Image: Toshihide Iguchi. Photograph: Globalkitty/Wikimedia Commons

Toshihide Iguchi

An executive VP and US government bond trader at Daiwa Bank's New York Branch, he was arrested for a $1.1 billion loss caused due to unauthorised trading losses.

Though he started making losses in 1983, he hid the fact to save his job.

He continued trading to cover up for the losses  but his attempts failed.

In July 1989, Iguchi made a $3 billion bet on US Treasury Bonds and lost $350 million.

By September 1995, Iguchi wrote a confession letter to the president of Daiwa Bank, Japan, admitting all unauthorised trades. He was sentenced to four years of imprisonment.

After he release, he became a writer.

Starting a new chapter in his life, he works for foreign language education, developing digital solutions using Artificial Intelligence for conversation practice, according to Wikimedia.

Image: John Rusnak.
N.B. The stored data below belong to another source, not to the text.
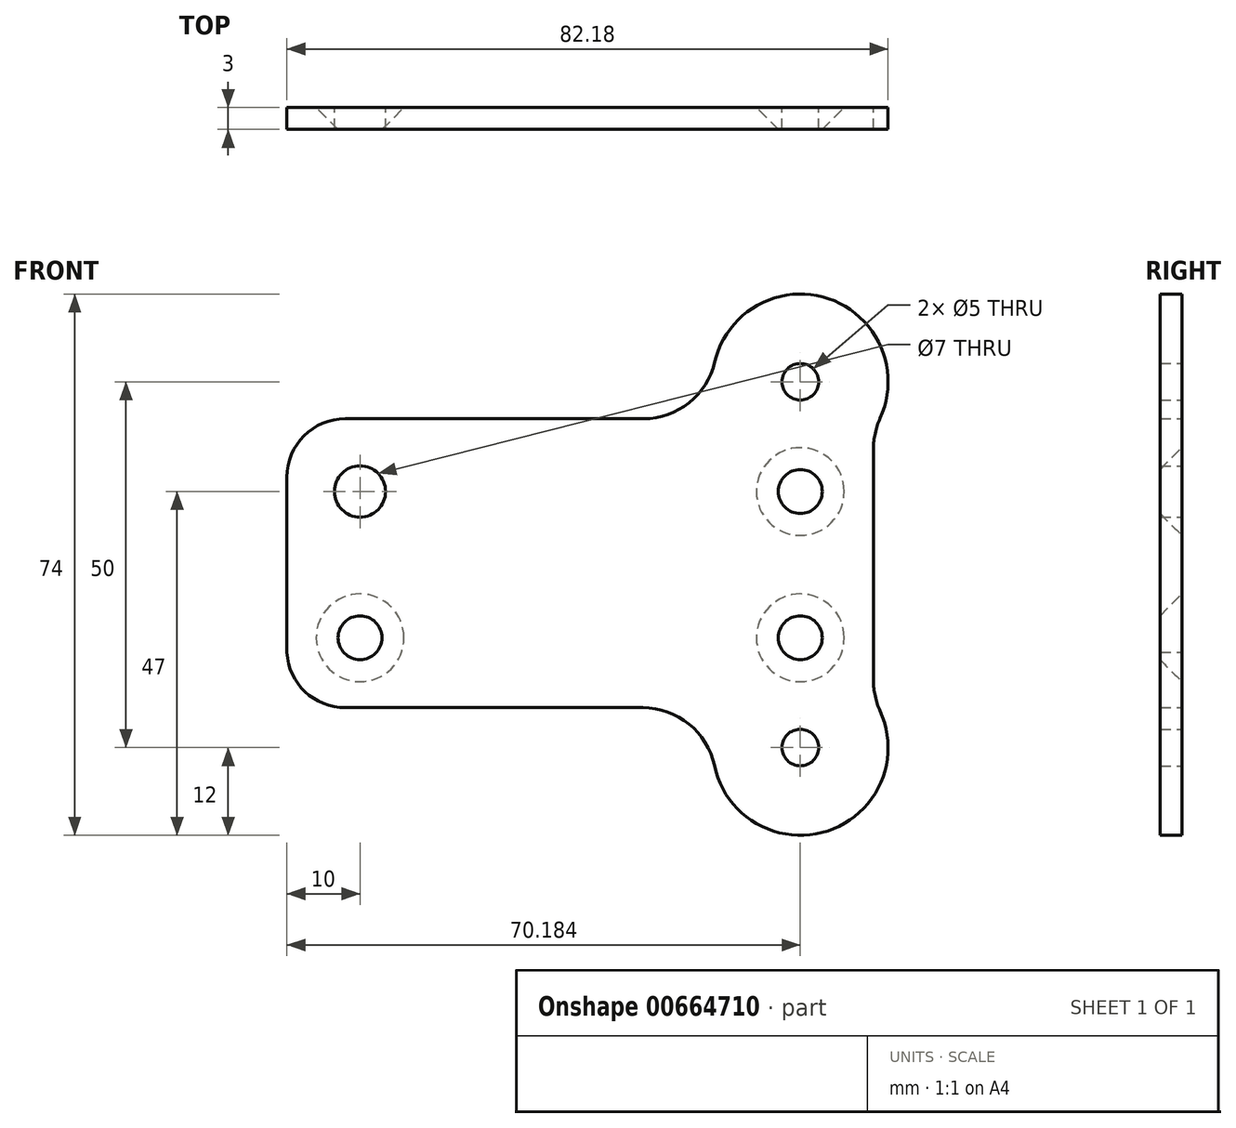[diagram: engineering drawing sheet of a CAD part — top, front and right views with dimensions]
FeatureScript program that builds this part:
annotation { "Feature Type Name" : "Feature", "Feature Type Description" : "" }
export const myFeature = defineFeature(function(context is Context, id is Id, definition is map)
    precondition{}
    {
        {
            var Q0;
            Q0=qCreatedBy(makeId("Front.planeOp"),FACE);
            var sketch = newSketch(context, id + "F0", { "sketchPlane" : qUnion([Q0])});
            skPoint(sketch, "E0.middle", {"position": v(0, 0) * mm});
            skLineSegment(sketch, "E1.0", {"start": v(50, 10) * mm, "end": v(-50, 10) * mm, "construction": true});
            skLineSegment(sketch, "E2.0", {"start": v(50, -10) * mm, "end": v(-50, -10) * mm, "construction": true});
            skLineSegment(sketch, "E3.0", {"start": v(50, 25) * mm, "end": v(-50, 25) * mm, "construction": true});
            skLineSegment(sketch, "E4.0", {"start": v(50, -25) * mm, "end": v(-50, -25) * mm, "construction": true});
            skLineSegment(sketch, "E5.0", {"start": v(30.18, 49.26) * mm, "end": v(30.18, -50.74) * mm, "construction": true});
            skLineSegment(sketch, "E6.0", {"start": v(-30, 50) * mm, "end": v(-30, -50) * mm, "construction": true});
            skCircle(sketch, "E7", {"center": v(30.18, 25) * mm, "radius": 2.5 * mm});
            skCircle(sketch, "E8", {"center": v(30.18, -25) * mm, "radius": 2.5 * mm});
            skArc(sketch, "E9", {"start": v(18.44, -27.49) * mm, "mid": v(33.95, -36.4) * mm, "end": v(41.1, -20) * mm});
            skArc(sketch, "E10", {"start": v(41.1, 20) * mm, "mid": v(34.06, 36.36) * mm, "end": v(18.5, 27.7) * mm});
            skCircle(sketch, "E11", {"center": v(-30, -10) * mm, "radius": 2.5 * mm});
            skCircle(sketch, "E12", {"center": v(-30, 10) * mm, "radius": 3.5 * mm});
            skCircle(sketch, "E13", {"center": v(30.18, 10) * mm, "radius": 2.5 * mm});
            skCircle(sketch, "E14", {"center": v(30.18, -10) * mm, "radius": 2.5 * mm});
            skLineSegment(sketch, "E15", {"start": v(-32.01, -19.56) * mm, "end": v(8.66, -19.56) * mm, "construction": true});
            skLineSegment(sketch, "E16", {"start": v(-32.01, -19.56) * mm, "end": v(8.66, -19.56) * mm});
            skArc(sketch, "E17.filletArc", {"start": v(8.75, 19.96) * mm, "mid": v(14.97, 22.13) * mm, "end": v(18.5, 27.7) * mm});
            skArc(sketch, "E18.filletArc", {"start": v(-40, -12) * mm, "mid": v(-37.51, -17.37) * mm, "end": v(-32.01, -19.56) * mm});
            skArc(sketch, "E19.filletArc", {"start": v(18.44, -27.49) * mm, "mid": v(14.96, -21.79) * mm, "end": v(8.66, -19.56) * mm});
            skLineSegment(sketch, "E20", {"start": v(8.75, 19.96) * mm, "end": v(-32, 19.96) * mm});
            skLineSegment(sketch, "E21", {"start": v(-40, -12) * mm, "end": v(-40, 11.96) * mm});
            skArc(sketch, "E22.filletArc", {"start": v(-32, 19.96) * mm, "mid": v(-37.66, 17.62) * mm, "end": v(-40, 11.96) * mm});
            skLineSegment(sketch, "E23.0", {"start": v(40.18, 15.83) * mm, "end": v(40.18, -15.83) * mm, "construction": true});
            skLineSegment(sketch, "E24", {"start": v(40.18, 15.83) * mm, "end": v(40.18, -15.83) * mm});
            skArc(sketch, "E25.filletArc", {"start": v(41.1, 20) * mm, "mid": v(40.41, 17.97) * mm, "end": v(40.18, 15.83) * mm});
            skArc(sketch, "E26.filletArc", {"start": v(40.18, -15.83) * mm, "mid": v(40.41, -17.97) * mm, "end": v(41.1, -20) * mm});
            skLineSegment(sketch, "E27", {"start": v(-40, 37) * mm, "end": v(42.18, 37) * mm, "construction": true});
            skLineSegment(sketch, "E28", {"start": v(-40, -37) * mm, "end": v(42.18, -37) * mm, "construction": true});
            skLineSegment(sketch, "E29", {"start": v(-40, 37) * mm, "end": v(-40, -37) * mm, "construction": true});
            skLineSegment(sketch, "E30", {"start": v(42.18, 37) * mm, "end": v(42.18, -37) * mm, "construction": true});
            skSolve(sketch);
        }
        {
            var Q0;
            Q0=makeQuery(id+"F0.imprint","IMPRINT",FACE,{"disambiguationData":[TD([[makeQuery(id+"F0.imprint","IMPRINT",EDGE,{"derivedFrom":sQuery(id+"F0.wireOp",EDGE,"E7")}),-1.0]])]});
            extrude(context, id + "F1", {"entities" : qUnion([Q0]), "depth" : 3 * mm, "offsetDistance" : 25 * mm});
        }
        {
            var Q0;
            Q0=makeQuery(id+"F1.opExtrude","CAP_EDGE",EDGE,{"disambiguationData":[OSD([sQuery(id+"F0.wireOp",EDGE,"E13")])],"isStart":true});
            var Q1;
            Q1=makeQuery(id+"F1.opExtrude","CAP_EDGE",EDGE,{"disambiguationData":[OSD([sQuery(id+"F0.wireOp",EDGE,"E14")])],"isStart":true});
            var Q2;
            Q2=makeQuery(id+"F1.opExtrude","CAP_EDGE",EDGE,{"disambiguationData":[OSD([sQuery(id+"F0.wireOp",EDGE,"E11")])],"isStart":true});
            chamfer(context, id + "F2", {"entities" : qUnion([Q0, Q1, Q2]), "width" : 3.5 * mm, "tangentPropagation" : true});
        }
    });
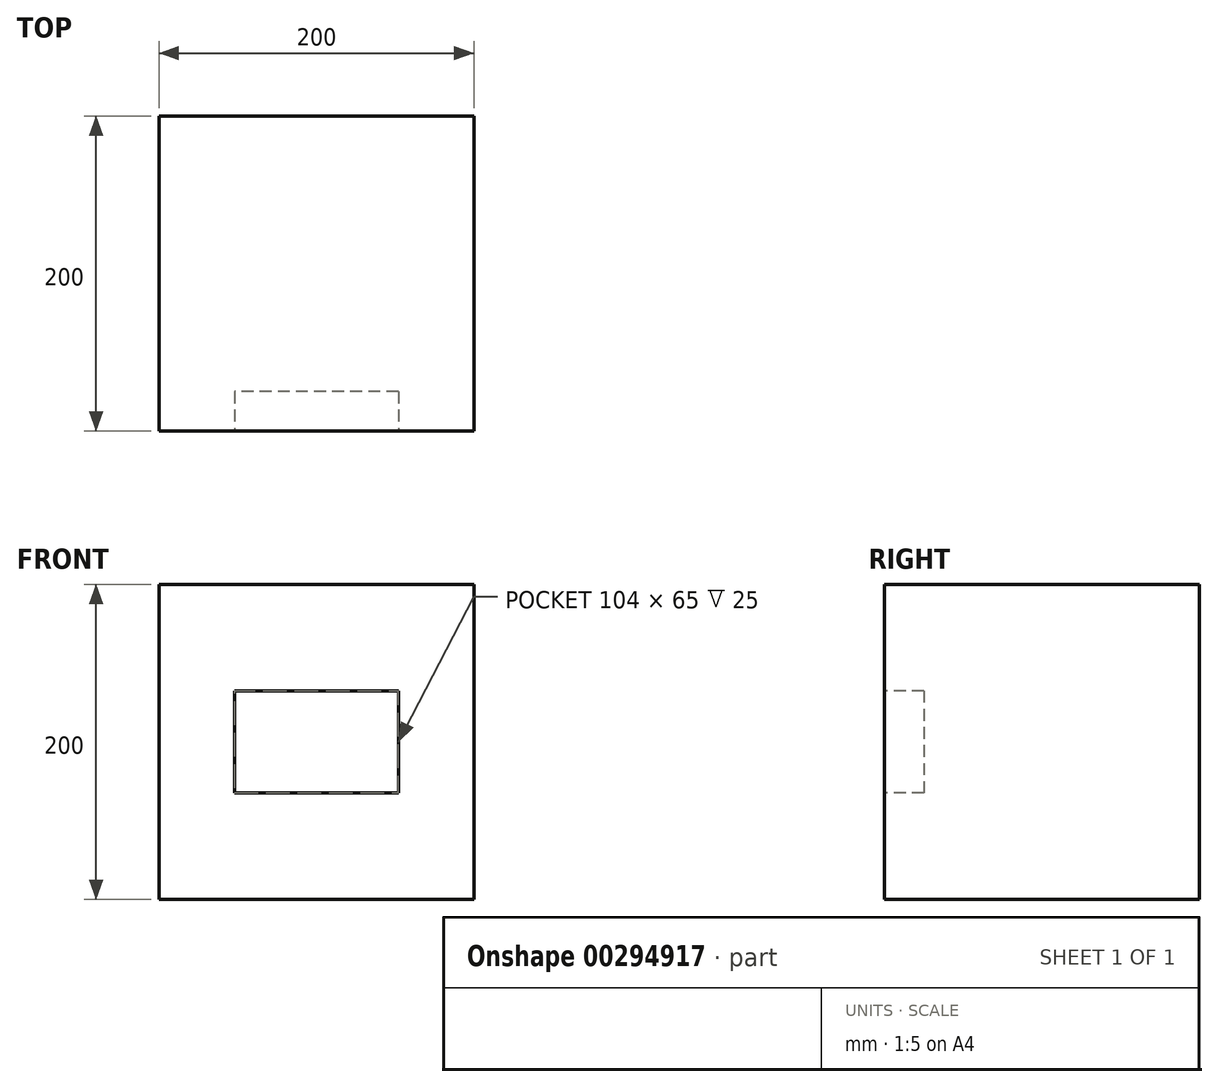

Photograph: Reuters

John Rusnak

John Rusnak was a former currency trader at Allfirst bank.

He orchestrated one of the biggest cases of bank fraud in 2002, causing a loss of $700 million.

He created fictitious accounts to hide the huge losses made by him.

However, his tricks did not work for long and his ploy to amass wealth were exposed.

He was sentenced to seven and a half years imprisonment in 2003.

After five years he was shifted to house arrest and by 2009 he was released.